There's never a funeral they are not at, walking after the other people. And you can see them if you know the way, that is to take a green rush and to twist it into a ring, and to look through it. But if you do, you'll never have a stim of sight in the eye again, and that's why we don't like to do it.
Resting they do be in the daytime, and going about in the night.
Old Hayden:
One time I was coming home from a fair and it was late in the night and it was dark and I didn't know was I on the right road. And I saw a cabin in a field with a light in it, and I went and knocked at the door and a man opened the door and let me in, and he said, "Have you any strange news?" and I said, "I have not," and he said, "There is no place for you here," and he put me out again. For that was a faery hill, and when they'll ask have you strange news, and you'll say you have not, they'll do nothing for you. So I went back in the field, and there were men carrying a coffin, and they said, "Give us a hand with this." And I put my hand to it to help them to lift it. And as we walked on we came to a house, and we went in and there was a fire on the hearth, and they took the body out of the coffin and put it before the fire, and they said, "Now let you keep turning it." So I sat there and turned it, and then they took it up and we went on till we came to another house and the same thing happened there, and they put me to turn the body. And when we went out from there they all vanished, and there was the cabin before me again with the light in it. And when the man came to the door and asked me, "Is there any strange news?" I said, "There is indeed," and told him all that had happened. And then I looked round, and I was within a few yards of my own house.
Mrs. Keely:
When you see a blast of wind, and it comes sudden and carries the dust with it, you should say, "God bless them," and throw something after them. How do we know but one of our own may be in it? Half of the world is with them.

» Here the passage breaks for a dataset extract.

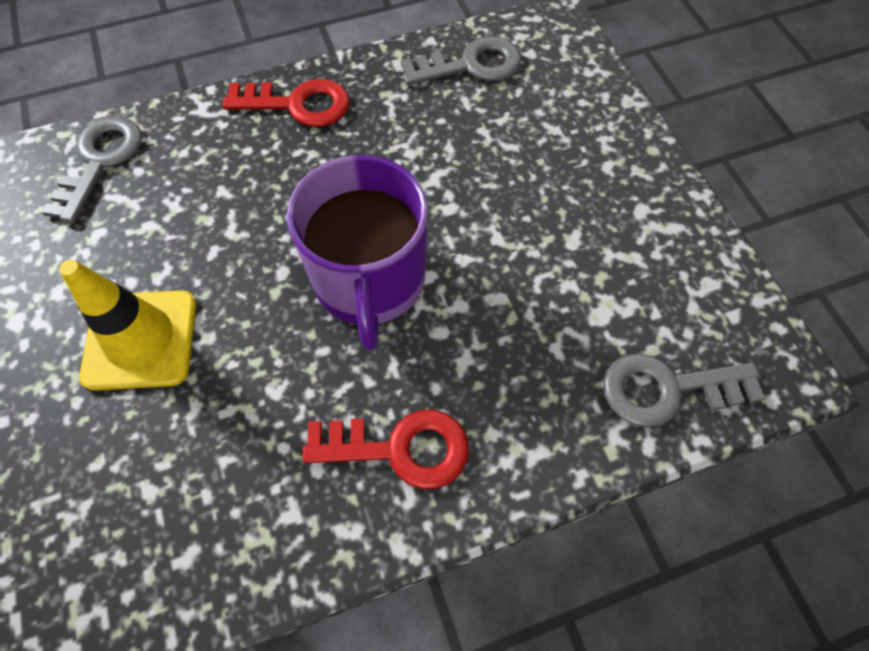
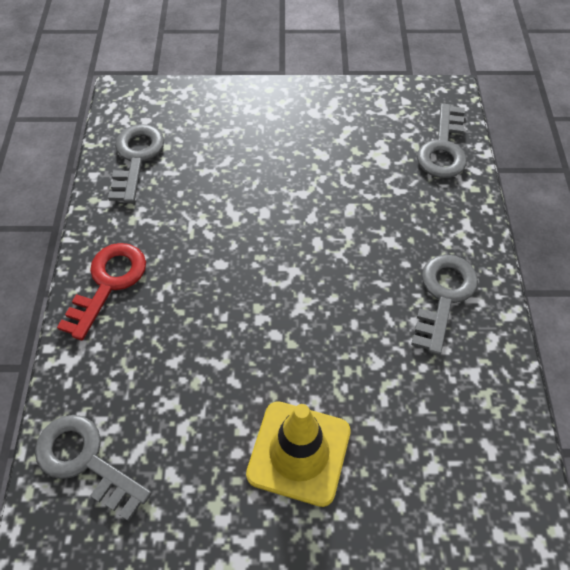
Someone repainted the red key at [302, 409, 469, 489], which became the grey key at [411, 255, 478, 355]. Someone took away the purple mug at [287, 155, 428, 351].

We see them often going about up and down the hill, Jack O'Lanthorn we call them. They are not the size of your two hands. They would not do you much harm, but to lead you astray.
The Spinning Woman:
I remember one day a strange woman coming in and sitting down there—very clever looking she was, and she had a good suit of clothes. And I bid her rest herself and I'd give her a cup of tea, and she said, "I travelled far today and you're the first that offered me that." And when she had it taken she said, "If I had a bit of tobacco, and a bit of bacon for my dinner, I'd be all right." And I made a sign to the woman I have, under the table, to give her a bit of tobacco. So she got it for her and she said, "I shouldn't take it, and this the second time today you divided it." And that was true, for a neighbouring boy had come in in the morning and asked for a loan of a bit, and she had cut it for him. And I said, "Go to that house beyond and the woman will give you a bit of bacon"; and she said, "I won't go to that woman, for it was she told you that one of the neighbours was bringing away her butter from her," and so she had, sure enough. And then she said, she must be in Cruachmaa that night, and she went away and I never saw her again.